Mientras Nahuel y Gerardo caminan por los pasillos de Tribunales, en barrio Azcuénaga se empieza a correr la voz para “salir todos a la calle” con el objetivo de pedir por la liberación de los dos jóvenes. La movilización se concreta esa misma noche. Hay pancartas, cacerolas y mucha bronca. “El muerto bien muerto está”, grita una joven. “Basta de perseguir a la gente de bien que se defiende de los chorros”, dice otra. En el cruce de Liniers y Mendoza todos admiten conocer “a los pibes”. "Uno de ellos trabajó conmigo. La madre es viuda y él salió a trabajar de chico, nunca se metió en nada malo", sostiene Juan.  

Sabrina dice ser familiar de Nahuel. “Lo sacaron de la casa como a un perro, como si fuese un delincuente. La familia no tiene ni plata para un abogado y él además no estaba sólo. Eran como cuarenta personas y caen ellos dos. Por eso el barrio los defiende, porque estamos hartos de los robos y la inseguridad”, subraya.

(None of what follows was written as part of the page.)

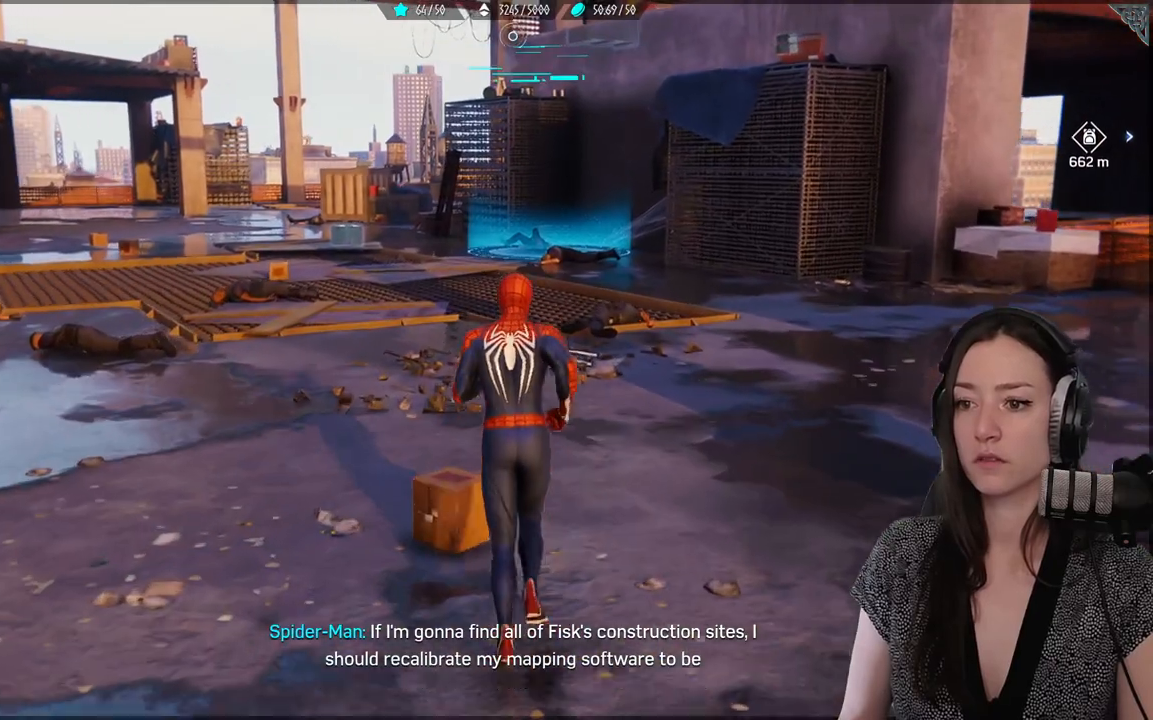
{"buttons": [], "left_stick": "up", "right_stick": "center", "events": []}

Martín, otro de los asistentes a la marcha, explica que Gerardo, a quien apodan como “Capocha”, es su amigo. "Yo trabajé con él en un taller de electricidad. Antes armaba placas de durlok y te aseguró que no mató ni mata a nadie. Fueron muchos los que golpearon a ese chico. Acá la mala suerte fue que se murió", dice. A su lado, Matías no entiende por qué el ladrón (por Isaías) fue condenado a dos años y su amigo puede llegar a recibir cadena perpetua. “Quien agrede y roba entra y sale de la cárcel como si nada. Quien se defiende va preso de por vida. Es una locura”, se indigna.

Las consignas más crudas y violentas, sin embargo, no se escuchan en esa marcha. Una cuenta de Facebook llamada “Yo apoyo la justicia por mano propia. El pueblo se defiende”, reúne los comentarios más coléricos e irascibles. El grupo tiene 1898 “me gusta”. Muchas de las publicaciones están dedicadas al fiscal Malaponte, a quien califican de “lacra sin escrúpulos” y “cómplice de los delincuentes”. En una foto con su cara aparecen todos sus datos personales. “Compartir y difundir”, pide el administrador del grupo. “Hay que escracharlo y  prenderle fuego la casa”, dice uno de los participantes del foro. 

Exilio forzado

David Moreira era el mayor de tres hermanos. Tenía debilidad por Micaela, Elías y Tomás, a quienes les intentó enseñar los códigos de un mundo al que veía plagado de injusticias. “Los adoraba. Los vivía aconsejando, como hacía su papá, que es vendedor ambulante y a veces no estaba en todo el día, por lo que David era para ellos un segundo papá”, cuenta su mamá en una carta enviada a los medios de comunicación.

Con el paso de los días, la casa quedó sin detenidos. La fiscalía cambió la acusación por la de homicidio en riña, ya que no está determinado quién aplicó lo golpes mortales a David. Esa modificación conlleva una merma en la pena de los imputados, quienes a principio de año recuperaron la libertad.

A Lorena se le encoje y retuerce el corazón cuando todavía escucha una justificación o un agravio. Siente, al cabo, que a su hijo lo siguen linchando. No soporta la condena social de aquellos que avalan el asesinato de su David. Entonces, decide marcharse. Convence a su marido para radicarse en Uruguay, donde vive su hermana. Espera encontrar del otro lado del charco la paz que aquí no tiene, impostergable para transitar un duelo que aún no pudo elaborar.